→ **Request**
In the material below, begin at the line that has "focal_35mm: 60", stop after the line that has "f_number: 3.5", and transcribe those lines exactly, without pictures.

→ **Data in this exercise**
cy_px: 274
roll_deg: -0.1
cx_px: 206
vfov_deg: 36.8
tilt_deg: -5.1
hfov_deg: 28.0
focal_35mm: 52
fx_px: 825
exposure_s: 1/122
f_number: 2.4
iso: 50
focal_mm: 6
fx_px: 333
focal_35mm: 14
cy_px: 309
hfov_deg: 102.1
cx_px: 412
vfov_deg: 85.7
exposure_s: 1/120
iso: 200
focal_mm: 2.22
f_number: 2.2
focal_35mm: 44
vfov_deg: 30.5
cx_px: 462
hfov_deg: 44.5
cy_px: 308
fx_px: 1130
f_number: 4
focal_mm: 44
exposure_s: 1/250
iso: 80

--

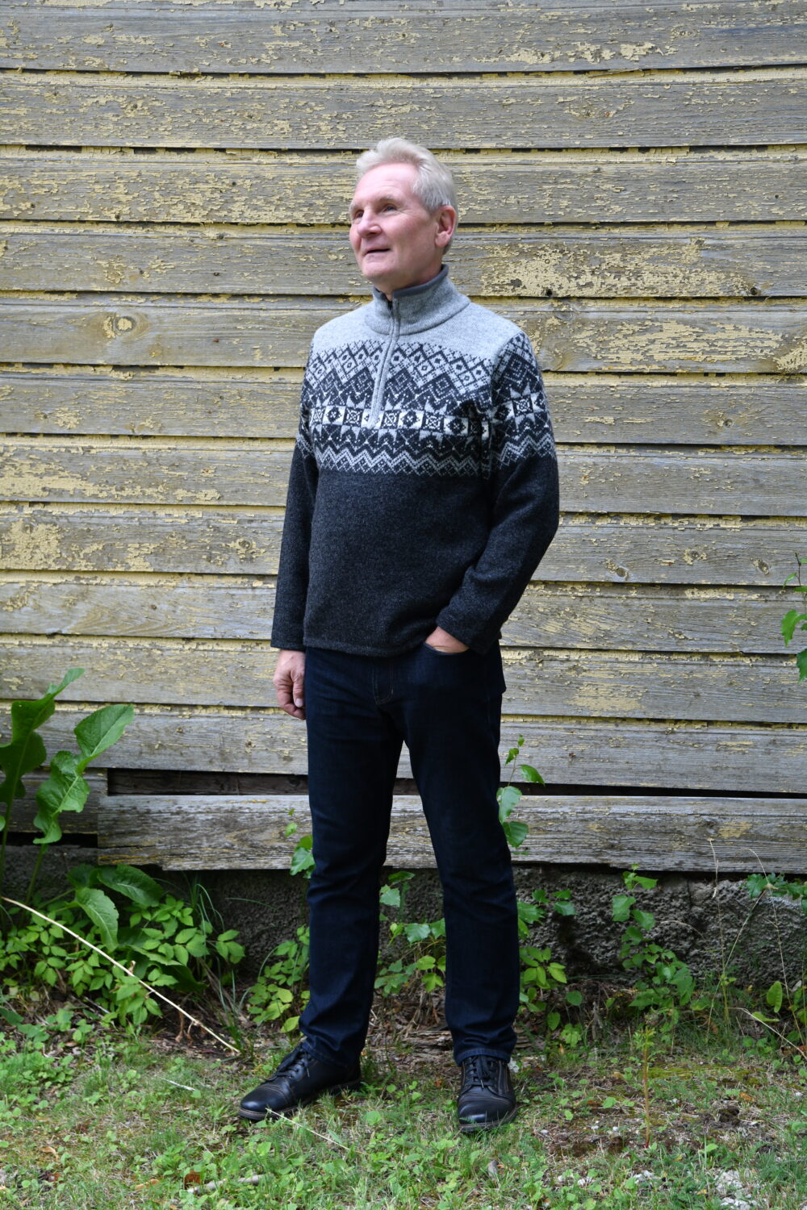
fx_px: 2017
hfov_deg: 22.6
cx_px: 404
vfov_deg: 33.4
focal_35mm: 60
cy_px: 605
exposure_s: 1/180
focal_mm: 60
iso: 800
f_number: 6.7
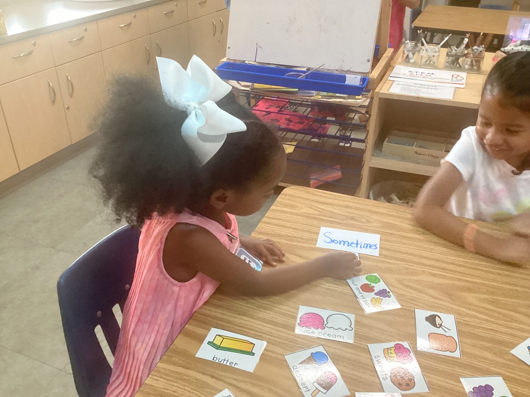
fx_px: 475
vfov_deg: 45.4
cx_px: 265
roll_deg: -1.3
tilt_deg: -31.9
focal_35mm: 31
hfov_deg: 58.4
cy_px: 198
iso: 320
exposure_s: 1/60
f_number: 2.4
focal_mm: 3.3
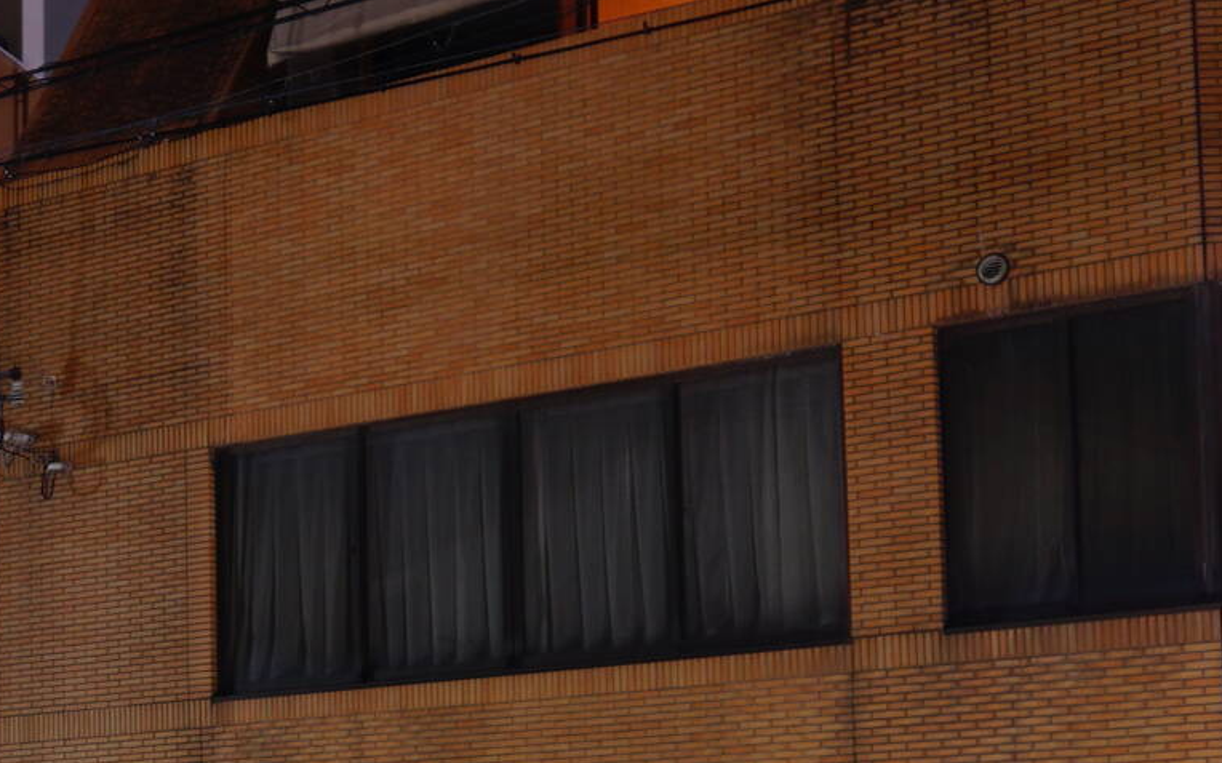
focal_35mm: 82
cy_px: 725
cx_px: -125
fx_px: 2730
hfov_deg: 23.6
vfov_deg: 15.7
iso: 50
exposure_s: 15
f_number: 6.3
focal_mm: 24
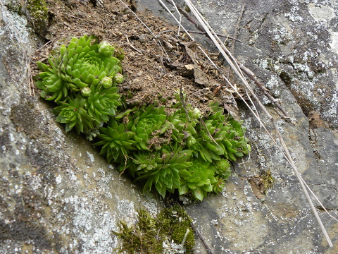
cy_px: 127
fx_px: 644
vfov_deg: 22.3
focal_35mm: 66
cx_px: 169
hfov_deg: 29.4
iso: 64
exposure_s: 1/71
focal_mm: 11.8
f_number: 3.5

...

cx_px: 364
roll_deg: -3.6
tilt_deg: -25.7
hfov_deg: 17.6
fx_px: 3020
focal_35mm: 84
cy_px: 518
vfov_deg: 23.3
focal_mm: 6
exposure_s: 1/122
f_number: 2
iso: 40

→ **Answer to the exercise**
focal_35mm: 60
cy_px: 605
exposure_s: 1/180
focal_mm: 60
iso: 800
f_number: 6.7
fx_px: 475
vfov_deg: 45.4
cx_px: 265
roll_deg: -1.3
tilt_deg: -31.9
focal_35mm: 31
hfov_deg: 58.4
cy_px: 198
iso: 320
exposure_s: 1/60
f_number: 2.4
focal_mm: 3.3
focal_35mm: 82
cy_px: 725
cx_px: -125
fx_px: 2730
hfov_deg: 23.6
vfov_deg: 15.7
iso: 50
exposure_s: 15
f_number: 6.3
focal_mm: 24
cy_px: 127
fx_px: 644
vfov_deg: 22.3
focal_35mm: 66
cx_px: 169
hfov_deg: 29.4
iso: 64
exposure_s: 1/71
focal_mm: 11.8
f_number: 3.5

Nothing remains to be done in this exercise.